No centro da batalha judicial estão as irmãs Deusany Cordeiro Gonçalves dos Reis (nos autos representada por Vildon Alves dos Reis, viúvo e seus filhos, Silas Gonçalves dos Reis, Deyce Gonçalves dos Reis Nascimento e Natan Gonçalves Reis) e Maria da Conceição Sousa Rodrigues, filhas reconhecidas tardiamente por Euclides Ribeiro de Sousa, fazendeiro conhecido na região de Novo Acordo.
Hoje, apenas Maria da Conceição segue viva. Aos 91 anos, ela ainda aguarda uma decisão definitiva da Justiça sobre o caso. Já Deusany morreu no fim de 2025, vítima de um acidente de trânsito, sem conseguir ver concluída a luta judicial que travava desde o início dos anos 2006 para garantir o direito à herança do pai.

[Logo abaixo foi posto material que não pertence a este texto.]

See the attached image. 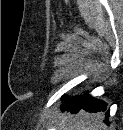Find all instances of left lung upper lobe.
<instances>
[{
  "mask_svg": "<svg viewBox=\"0 0 123 130\" xmlns=\"http://www.w3.org/2000/svg\"><path fill=\"white\" fill-rule=\"evenodd\" d=\"M62 100H63V103H64L62 105V107H66V108L70 109V108L76 107L80 103L81 96L77 95L73 98L63 97Z\"/></svg>",
  "mask_w": 123,
  "mask_h": 130,
  "instance_id": "obj_1",
  "label": "left lung upper lobe"
}]
</instances>
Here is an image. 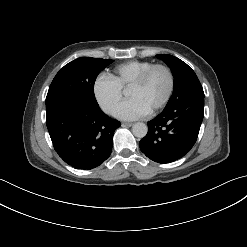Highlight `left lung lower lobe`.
<instances>
[{"instance_id": "left-lung-lower-lobe-1", "label": "left lung lower lobe", "mask_w": 247, "mask_h": 247, "mask_svg": "<svg viewBox=\"0 0 247 247\" xmlns=\"http://www.w3.org/2000/svg\"><path fill=\"white\" fill-rule=\"evenodd\" d=\"M203 114L202 97H191L165 108L148 122V133L139 142L141 151L158 163L180 159L195 144Z\"/></svg>"}]
</instances>
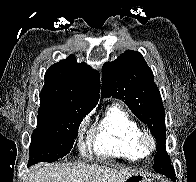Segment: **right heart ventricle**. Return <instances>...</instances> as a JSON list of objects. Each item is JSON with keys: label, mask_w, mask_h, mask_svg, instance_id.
<instances>
[{"label": "right heart ventricle", "mask_w": 196, "mask_h": 182, "mask_svg": "<svg viewBox=\"0 0 196 182\" xmlns=\"http://www.w3.org/2000/svg\"><path fill=\"white\" fill-rule=\"evenodd\" d=\"M139 124L117 105L109 107L94 134V151L102 156L136 161L145 156L137 138Z\"/></svg>", "instance_id": "e07e8e85"}]
</instances>
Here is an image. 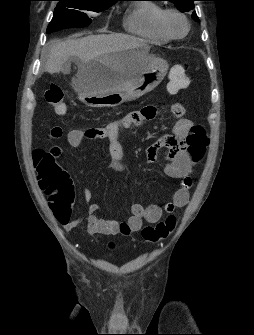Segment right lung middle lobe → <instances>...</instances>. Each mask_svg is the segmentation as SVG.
<instances>
[{"label":"right lung middle lobe","instance_id":"1","mask_svg":"<svg viewBox=\"0 0 254 335\" xmlns=\"http://www.w3.org/2000/svg\"><path fill=\"white\" fill-rule=\"evenodd\" d=\"M53 18L47 28V33H52L65 28H83L90 24L91 18L88 12H100L113 2L96 0H57Z\"/></svg>","mask_w":254,"mask_h":335}]
</instances>
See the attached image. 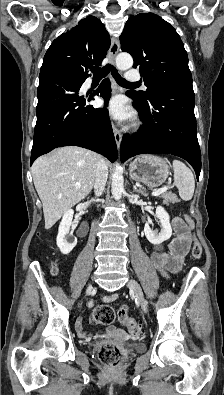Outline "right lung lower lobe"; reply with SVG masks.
<instances>
[{
    "mask_svg": "<svg viewBox=\"0 0 224 395\" xmlns=\"http://www.w3.org/2000/svg\"><path fill=\"white\" fill-rule=\"evenodd\" d=\"M84 81L76 82L54 69L40 72L30 165L40 155L67 145L93 150L111 162L117 159L108 111L105 107L95 109L86 105L94 97L80 95L79 89ZM110 92L109 80H105L94 95L108 101Z\"/></svg>",
    "mask_w": 224,
    "mask_h": 395,
    "instance_id": "obj_1",
    "label": "right lung lower lobe"
}]
</instances>
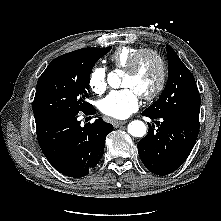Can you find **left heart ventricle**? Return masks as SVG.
<instances>
[{"instance_id":"b2bd125f","label":"left heart ventricle","mask_w":221,"mask_h":221,"mask_svg":"<svg viewBox=\"0 0 221 221\" xmlns=\"http://www.w3.org/2000/svg\"><path fill=\"white\" fill-rule=\"evenodd\" d=\"M160 78L158 62L151 55H144L134 74L125 73L123 87H131L139 96L155 89Z\"/></svg>"}]
</instances>
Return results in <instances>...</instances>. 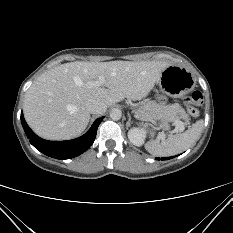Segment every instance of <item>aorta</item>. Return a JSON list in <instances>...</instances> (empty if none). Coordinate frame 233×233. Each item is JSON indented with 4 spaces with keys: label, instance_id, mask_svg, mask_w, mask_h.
<instances>
[{
    "label": "aorta",
    "instance_id": "1",
    "mask_svg": "<svg viewBox=\"0 0 233 233\" xmlns=\"http://www.w3.org/2000/svg\"><path fill=\"white\" fill-rule=\"evenodd\" d=\"M121 116H122V112L118 108L112 109L110 112V117L112 120H119Z\"/></svg>",
    "mask_w": 233,
    "mask_h": 233
}]
</instances>
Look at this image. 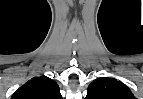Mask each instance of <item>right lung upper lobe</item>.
Listing matches in <instances>:
<instances>
[{
  "label": "right lung upper lobe",
  "instance_id": "right-lung-upper-lobe-1",
  "mask_svg": "<svg viewBox=\"0 0 143 99\" xmlns=\"http://www.w3.org/2000/svg\"><path fill=\"white\" fill-rule=\"evenodd\" d=\"M11 99H62V96L55 81L47 76H41L27 81Z\"/></svg>",
  "mask_w": 143,
  "mask_h": 99
}]
</instances>
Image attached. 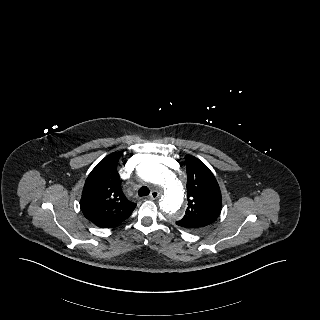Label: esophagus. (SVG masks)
<instances>
[{
  "instance_id": "obj_1",
  "label": "esophagus",
  "mask_w": 320,
  "mask_h": 320,
  "mask_svg": "<svg viewBox=\"0 0 320 320\" xmlns=\"http://www.w3.org/2000/svg\"><path fill=\"white\" fill-rule=\"evenodd\" d=\"M160 196V193L156 190H152L149 195V199L155 200Z\"/></svg>"
}]
</instances>
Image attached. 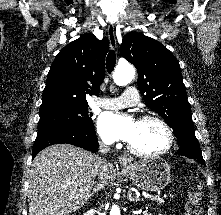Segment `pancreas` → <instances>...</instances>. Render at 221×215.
<instances>
[{"label": "pancreas", "mask_w": 221, "mask_h": 215, "mask_svg": "<svg viewBox=\"0 0 221 215\" xmlns=\"http://www.w3.org/2000/svg\"><path fill=\"white\" fill-rule=\"evenodd\" d=\"M152 200L158 202L159 204H163L164 203L163 200H156L155 198H152Z\"/></svg>", "instance_id": "cf45deb5"}]
</instances>
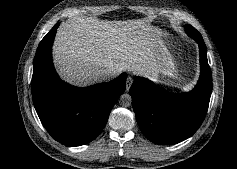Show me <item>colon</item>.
<instances>
[{
	"instance_id": "5ec220e1",
	"label": "colon",
	"mask_w": 237,
	"mask_h": 169,
	"mask_svg": "<svg viewBox=\"0 0 237 169\" xmlns=\"http://www.w3.org/2000/svg\"><path fill=\"white\" fill-rule=\"evenodd\" d=\"M185 52H186V53H189V49H188V48H186V49H185Z\"/></svg>"
}]
</instances>
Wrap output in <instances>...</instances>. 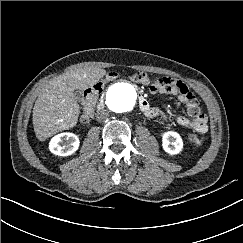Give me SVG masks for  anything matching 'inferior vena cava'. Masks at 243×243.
I'll list each match as a JSON object with an SVG mask.
<instances>
[{
	"mask_svg": "<svg viewBox=\"0 0 243 243\" xmlns=\"http://www.w3.org/2000/svg\"><path fill=\"white\" fill-rule=\"evenodd\" d=\"M98 121L106 120L109 117V112L105 109L99 110L95 114Z\"/></svg>",
	"mask_w": 243,
	"mask_h": 243,
	"instance_id": "602c4592",
	"label": "inferior vena cava"
}]
</instances>
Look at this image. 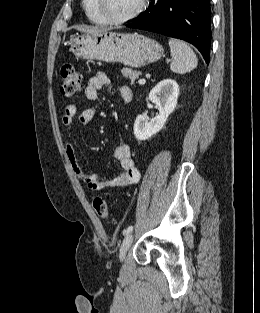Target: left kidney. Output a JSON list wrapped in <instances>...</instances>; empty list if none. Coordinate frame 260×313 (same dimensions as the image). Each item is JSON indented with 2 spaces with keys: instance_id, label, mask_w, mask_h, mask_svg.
<instances>
[{
  "instance_id": "1",
  "label": "left kidney",
  "mask_w": 260,
  "mask_h": 313,
  "mask_svg": "<svg viewBox=\"0 0 260 313\" xmlns=\"http://www.w3.org/2000/svg\"><path fill=\"white\" fill-rule=\"evenodd\" d=\"M179 95V86L173 79H164L149 93V100L156 104L159 114L148 120L138 115L134 123V135L138 140H147L158 133L175 110Z\"/></svg>"
}]
</instances>
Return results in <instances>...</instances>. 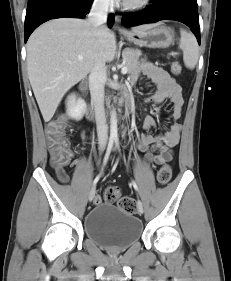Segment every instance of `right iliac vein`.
Segmentation results:
<instances>
[{"label":"right iliac vein","mask_w":231,"mask_h":281,"mask_svg":"<svg viewBox=\"0 0 231 281\" xmlns=\"http://www.w3.org/2000/svg\"><path fill=\"white\" fill-rule=\"evenodd\" d=\"M94 196H95V187L93 186V187L91 188V190L89 191V195H88L89 201H92L93 198H94Z\"/></svg>","instance_id":"63e3f726"}]
</instances>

A reportagem do D12News teve acesso à ação intitulada “Ação Anulatória de Atos Jurídicos por Fraude Sucessória, Simulação e Cessação de Mandato, com Pedido de Tutela de Urgência e Reintegração de Bens ao Monte Hereditário”, como as decisões e despachos proferidos nos autos da proposta contra o advogado Saulo de Almeida Freire, a esposa dele, Suely das Graças Coelho de Sousa Freire — irmã biológica das autoras —, além de Oneide Coelho de Sousa, viúva de Euclides, também já falecida segundo apurou a reportagem.
A ação também engloba vários compradores dos bens, mas a reportagem optou por não citá-los antes de qualquer decisão da Justiça que os classifique como inocentes ou culpados.
Na ação, as autoras sustentam que foram deliberadamente excluídas da sucessão após o pai promover, em vida, a transferência de grande parte do patrimônio para Saulo e Suely.
Reconhecimento da paternidade só ocorreu após movimentações patrimoniais
Segundo os autos, Deusany cresceu ouvindo comentários de familiares, amigos e conhecidos de que seria filha de Euclides Ribeiro de Sousa. No entanto, a mãe dela, Maria Alvina Cordeiro de Melo, teria negado a informação durante anos por razões íntimas e traumáticas, já que, conforme narrado na petição, a gravidez teria sido resultado de violência sexual.
Somente em 2001, já adulta, Deusany recebeu da mãe a confirmação sobre sua origem biológica. A partir daí, procurou a Defensoria Pública para iniciar investigação de paternidade. Dias depois, ela foi chamada para uma reunião no órgão. Quem compareceu representando Euclides foi justamente o genro dele, o advogado Saulo de Almeida Freire.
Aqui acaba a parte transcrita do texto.